## [TEXTE DE LA PAGE]
········

Mauritanie – Parlement INSAF : Et si on choisissait nos élus par tirage au sort ?

Notre jeune République en quête de stabilité fait face à des défis majeurs qui mettent à l’épreuve le fonctionnement démocratique de ses institutions. Au cœur de ces tensions se trouve la dynamique complexe entre les oppositions et le gouvernement. L’absence d’un véritable contre-pouvoir parlementaire soulève des inquiétudes quant à la transparence, la responsabilité et la représentation des intérêts des citoyens. Dans un cadre où le Parlement devrait jouer un rôle fondamental de contrôle et de délibération, la prédominance d’une majorité alignée sur l’exécutif questionne la capacité de cette institution à exercer une surveillance efficace des actions gouvernementales.

Les enjeux liés à la gouvernance, en particulier dans des secteurs stratégiques tels que la gestion des ressources naturelles, les infrastructures ou encore l’éducation, requièrent une attention soutenue et un débat public constructif. Toutefois, la tendance à marginaliser les voix dissidentes souligne les risques d’une démocratie affaiblie. Les tensions autour des mécanismes de contrôle parlementaire révèlent une nécessité pressante de renforcer les institutions démocratiques afin d’assurer une représentation équitable et une transparence dans le processus décisionnel.

········

## [ENTRÉES DE DONNÉES]
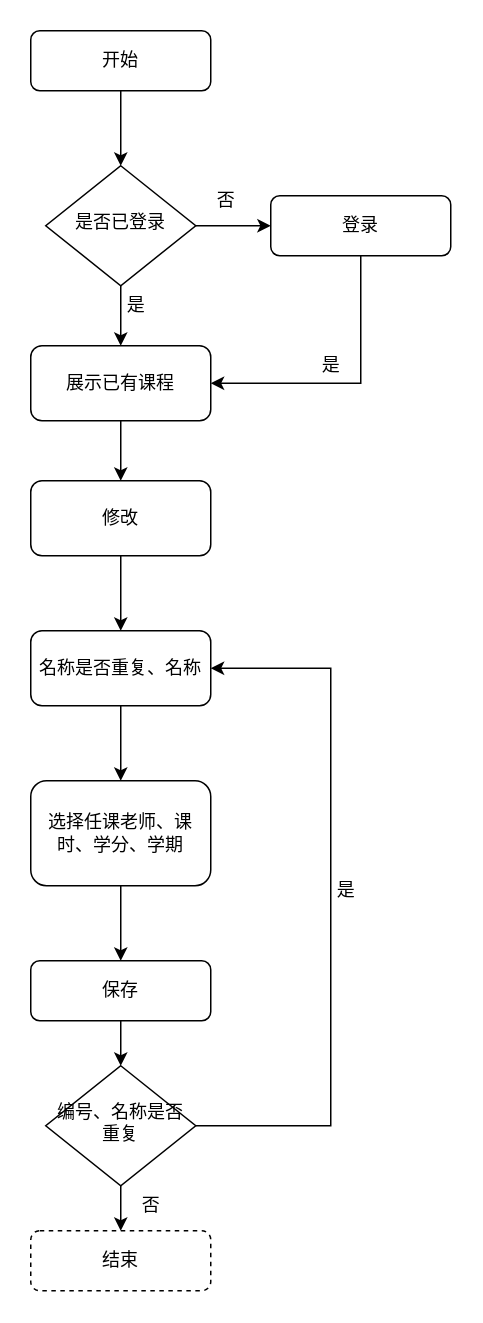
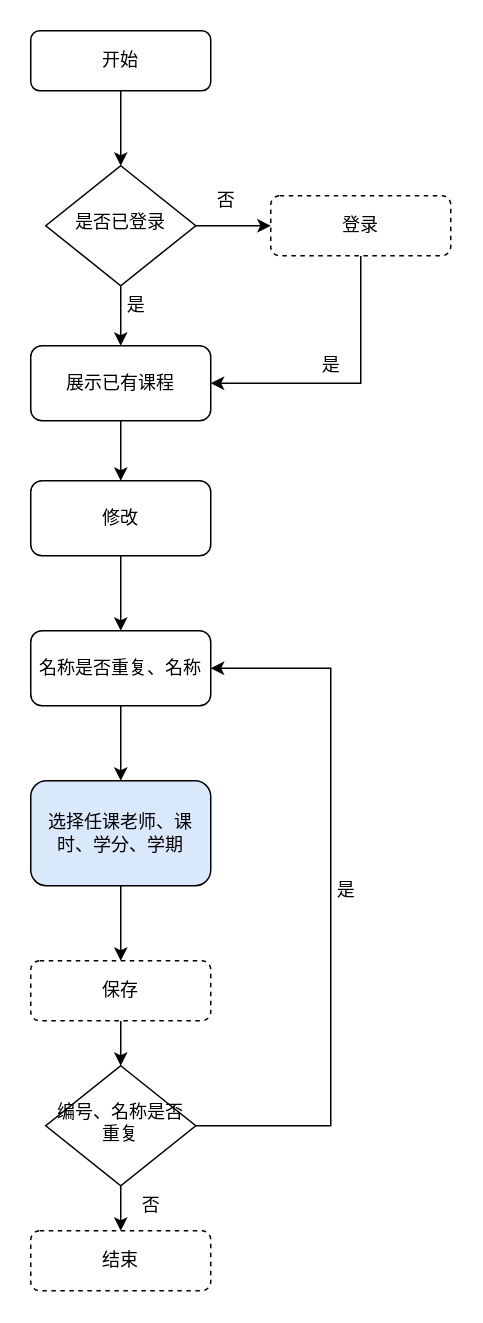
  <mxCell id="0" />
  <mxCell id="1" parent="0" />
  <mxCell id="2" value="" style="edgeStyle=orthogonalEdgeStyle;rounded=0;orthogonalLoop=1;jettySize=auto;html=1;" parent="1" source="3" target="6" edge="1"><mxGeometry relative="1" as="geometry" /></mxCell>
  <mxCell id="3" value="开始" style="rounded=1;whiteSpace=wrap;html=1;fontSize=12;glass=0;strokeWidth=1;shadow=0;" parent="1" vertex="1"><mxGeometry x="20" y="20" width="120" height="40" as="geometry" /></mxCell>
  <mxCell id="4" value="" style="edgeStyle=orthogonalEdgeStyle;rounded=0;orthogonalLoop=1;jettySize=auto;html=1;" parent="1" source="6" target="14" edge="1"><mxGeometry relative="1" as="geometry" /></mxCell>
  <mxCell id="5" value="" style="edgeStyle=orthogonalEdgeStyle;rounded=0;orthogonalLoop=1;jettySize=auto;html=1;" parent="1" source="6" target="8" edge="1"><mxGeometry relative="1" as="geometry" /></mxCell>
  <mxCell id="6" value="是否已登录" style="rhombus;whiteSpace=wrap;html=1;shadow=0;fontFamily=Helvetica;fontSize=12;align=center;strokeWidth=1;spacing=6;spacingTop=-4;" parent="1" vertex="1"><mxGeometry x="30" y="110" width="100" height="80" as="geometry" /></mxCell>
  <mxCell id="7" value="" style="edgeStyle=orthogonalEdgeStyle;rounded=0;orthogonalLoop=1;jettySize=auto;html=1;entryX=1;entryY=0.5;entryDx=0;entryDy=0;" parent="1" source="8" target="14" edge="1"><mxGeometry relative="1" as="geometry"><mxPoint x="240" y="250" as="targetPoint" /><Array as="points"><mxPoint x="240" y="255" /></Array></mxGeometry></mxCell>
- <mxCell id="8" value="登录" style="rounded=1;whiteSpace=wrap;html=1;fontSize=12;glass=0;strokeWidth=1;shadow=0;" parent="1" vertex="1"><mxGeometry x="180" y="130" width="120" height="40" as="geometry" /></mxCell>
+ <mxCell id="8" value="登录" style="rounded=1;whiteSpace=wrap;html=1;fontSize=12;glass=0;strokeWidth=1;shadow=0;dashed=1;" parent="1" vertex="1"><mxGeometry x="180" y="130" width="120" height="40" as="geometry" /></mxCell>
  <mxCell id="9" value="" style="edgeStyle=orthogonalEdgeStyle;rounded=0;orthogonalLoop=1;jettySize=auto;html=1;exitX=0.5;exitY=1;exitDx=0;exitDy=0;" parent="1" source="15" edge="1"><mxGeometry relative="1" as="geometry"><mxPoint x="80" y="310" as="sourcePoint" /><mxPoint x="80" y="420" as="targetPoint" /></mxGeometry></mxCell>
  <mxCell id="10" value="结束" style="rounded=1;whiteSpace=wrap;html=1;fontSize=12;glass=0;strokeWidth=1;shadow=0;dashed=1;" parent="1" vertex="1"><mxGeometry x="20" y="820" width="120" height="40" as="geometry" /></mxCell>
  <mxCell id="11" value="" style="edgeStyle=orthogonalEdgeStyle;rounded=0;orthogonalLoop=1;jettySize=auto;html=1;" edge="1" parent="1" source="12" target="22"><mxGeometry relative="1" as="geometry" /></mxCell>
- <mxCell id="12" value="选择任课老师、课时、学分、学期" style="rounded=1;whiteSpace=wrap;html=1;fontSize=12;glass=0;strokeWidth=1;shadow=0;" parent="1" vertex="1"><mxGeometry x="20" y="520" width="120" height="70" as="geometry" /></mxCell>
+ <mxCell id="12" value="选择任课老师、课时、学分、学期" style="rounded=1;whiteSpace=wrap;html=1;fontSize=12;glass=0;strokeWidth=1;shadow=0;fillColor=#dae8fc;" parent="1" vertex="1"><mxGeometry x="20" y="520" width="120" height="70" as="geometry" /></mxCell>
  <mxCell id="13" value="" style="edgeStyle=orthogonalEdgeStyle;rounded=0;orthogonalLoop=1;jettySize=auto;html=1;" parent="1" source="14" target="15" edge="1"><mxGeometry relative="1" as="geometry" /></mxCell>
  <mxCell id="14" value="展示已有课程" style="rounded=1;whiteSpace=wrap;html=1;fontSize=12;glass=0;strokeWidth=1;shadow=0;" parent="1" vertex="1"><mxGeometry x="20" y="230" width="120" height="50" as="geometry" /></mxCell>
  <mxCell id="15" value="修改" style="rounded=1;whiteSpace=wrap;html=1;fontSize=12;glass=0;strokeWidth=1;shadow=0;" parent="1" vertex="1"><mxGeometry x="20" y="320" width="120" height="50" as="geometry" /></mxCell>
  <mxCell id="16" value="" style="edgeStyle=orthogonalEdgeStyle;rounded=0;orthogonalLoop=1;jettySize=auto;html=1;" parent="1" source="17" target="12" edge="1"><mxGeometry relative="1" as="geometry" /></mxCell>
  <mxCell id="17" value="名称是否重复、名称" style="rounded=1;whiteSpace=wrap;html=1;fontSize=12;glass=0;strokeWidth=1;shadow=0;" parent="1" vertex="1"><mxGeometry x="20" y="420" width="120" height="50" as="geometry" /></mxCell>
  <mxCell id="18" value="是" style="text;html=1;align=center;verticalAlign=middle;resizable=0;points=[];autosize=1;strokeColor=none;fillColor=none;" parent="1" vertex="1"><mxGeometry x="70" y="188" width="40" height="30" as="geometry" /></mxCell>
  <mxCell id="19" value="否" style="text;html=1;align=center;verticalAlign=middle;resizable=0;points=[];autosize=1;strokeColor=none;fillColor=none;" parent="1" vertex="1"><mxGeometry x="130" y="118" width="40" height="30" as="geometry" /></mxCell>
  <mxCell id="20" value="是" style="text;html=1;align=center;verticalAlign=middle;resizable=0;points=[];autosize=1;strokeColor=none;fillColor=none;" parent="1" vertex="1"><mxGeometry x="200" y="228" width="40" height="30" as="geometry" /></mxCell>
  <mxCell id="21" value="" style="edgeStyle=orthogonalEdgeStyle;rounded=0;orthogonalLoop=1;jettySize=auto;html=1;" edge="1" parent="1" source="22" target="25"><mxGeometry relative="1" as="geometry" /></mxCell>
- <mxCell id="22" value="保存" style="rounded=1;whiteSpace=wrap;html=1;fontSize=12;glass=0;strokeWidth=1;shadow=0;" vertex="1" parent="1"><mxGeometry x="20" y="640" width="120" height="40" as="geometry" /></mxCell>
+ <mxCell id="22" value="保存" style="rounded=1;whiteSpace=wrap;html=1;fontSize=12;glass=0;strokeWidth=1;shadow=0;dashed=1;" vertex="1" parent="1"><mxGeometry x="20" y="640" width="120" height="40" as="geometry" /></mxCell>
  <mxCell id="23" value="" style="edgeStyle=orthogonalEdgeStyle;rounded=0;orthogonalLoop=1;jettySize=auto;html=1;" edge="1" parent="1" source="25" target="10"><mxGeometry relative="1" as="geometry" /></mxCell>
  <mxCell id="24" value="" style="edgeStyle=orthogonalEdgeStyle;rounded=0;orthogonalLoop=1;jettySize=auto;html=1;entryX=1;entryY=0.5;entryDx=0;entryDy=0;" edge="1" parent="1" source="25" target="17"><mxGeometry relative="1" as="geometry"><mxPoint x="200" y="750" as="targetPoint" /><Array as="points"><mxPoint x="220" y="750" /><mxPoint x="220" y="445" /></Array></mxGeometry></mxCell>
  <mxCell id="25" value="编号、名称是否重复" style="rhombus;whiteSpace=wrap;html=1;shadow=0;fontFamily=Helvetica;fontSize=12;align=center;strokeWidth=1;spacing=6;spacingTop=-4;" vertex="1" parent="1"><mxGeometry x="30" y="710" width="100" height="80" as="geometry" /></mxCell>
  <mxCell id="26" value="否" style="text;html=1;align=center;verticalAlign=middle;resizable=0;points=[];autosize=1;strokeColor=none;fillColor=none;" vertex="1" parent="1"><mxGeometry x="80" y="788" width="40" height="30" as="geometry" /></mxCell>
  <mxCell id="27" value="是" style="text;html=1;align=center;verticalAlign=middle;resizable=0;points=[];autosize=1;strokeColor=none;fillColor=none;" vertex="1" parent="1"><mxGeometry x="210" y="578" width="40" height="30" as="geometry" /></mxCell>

········

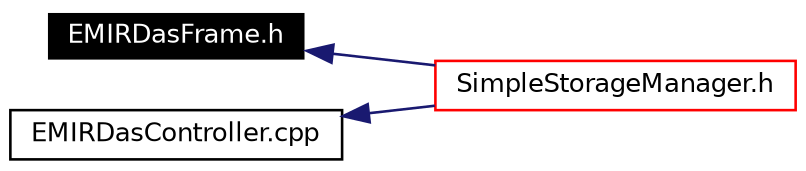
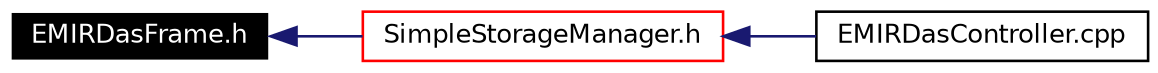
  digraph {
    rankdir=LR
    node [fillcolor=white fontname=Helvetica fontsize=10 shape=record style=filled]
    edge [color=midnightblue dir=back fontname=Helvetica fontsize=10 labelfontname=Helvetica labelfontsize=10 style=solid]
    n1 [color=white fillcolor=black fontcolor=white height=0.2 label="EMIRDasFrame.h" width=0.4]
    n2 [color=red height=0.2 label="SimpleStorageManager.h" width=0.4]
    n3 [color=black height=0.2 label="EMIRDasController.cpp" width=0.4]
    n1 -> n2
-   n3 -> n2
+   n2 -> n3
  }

········

## [TRAVAIL DEMANDÉ]
1. Dressez la liste des secteurs stratégiques que le texte sur le Parlement mauritanien cite à propos des enjeux de gouvernance.
2. D'après le texte sur le Parlement mauritanien, quel rôle le Parlement devrait-il jouer ?
3. Poursuivez le texte sur le Parlement mauritanien à partir de sa dernière phrase.
Les lignes ci-dessus n'entrent pas en jeu ici.

## [RÉPONSES PAR TÂCHE]
1.
- la gestion des ressources naturelles
- les infrastructures
- l'éducation

2. Un rôle fondamental de contrôle et de délibération.

3.
Une Assemblée nationale à l’épreuve

 

Le pouvoir législatif, censé être le garant des intérêts du peuple, se trouve aujourd’hui au cœur d’une tension significative entre les oppositions et le gouvernement, notamment concernant la création de commissions d’enquêtes parlementaires. Cette initiative, soutenu par certains groupes parlementaires de l’opposition, vise à examiner des questions cruciales liées à la gestion des ressources et de l’avenir en commun, mais il fait face à des résistances politiques notables. Le rejet de ces initiatives par le président de l’Assemblée nationale lui-même, membre du même parti que le gouvernement, illustre les difficultés rencontrées par une assemblée soumise à l’emprise d’une majorité favorable à l’exécutif. Ce type de majorité, plutôt que de jouer son rôle de contre-pouvoir, devient souvent une simple chambre d’enregistrement, entérinant les décisions du gouvernement sans véritable débat.

Cela révèle une limite structurelle des systèmes démocratiques actuels que nous allons développer à la fin de cette contribution.

Parallèlement, ce même Parlement est parfois en décalage, pour ne pas dire en opposition, avec les aspirations populaires. Des événements récents, comme les manifestations contre l’adoption de la loi d’orientation dans les écoles privées, mettent en évidence un fossé entre les revendications de la population et les prises de position des élus ou du moins leur temporalité. Une telle dissonance affaiblit l’efficacité de l’institution législative et compromet sa capacité à représenter véritablement les intérêts de la société.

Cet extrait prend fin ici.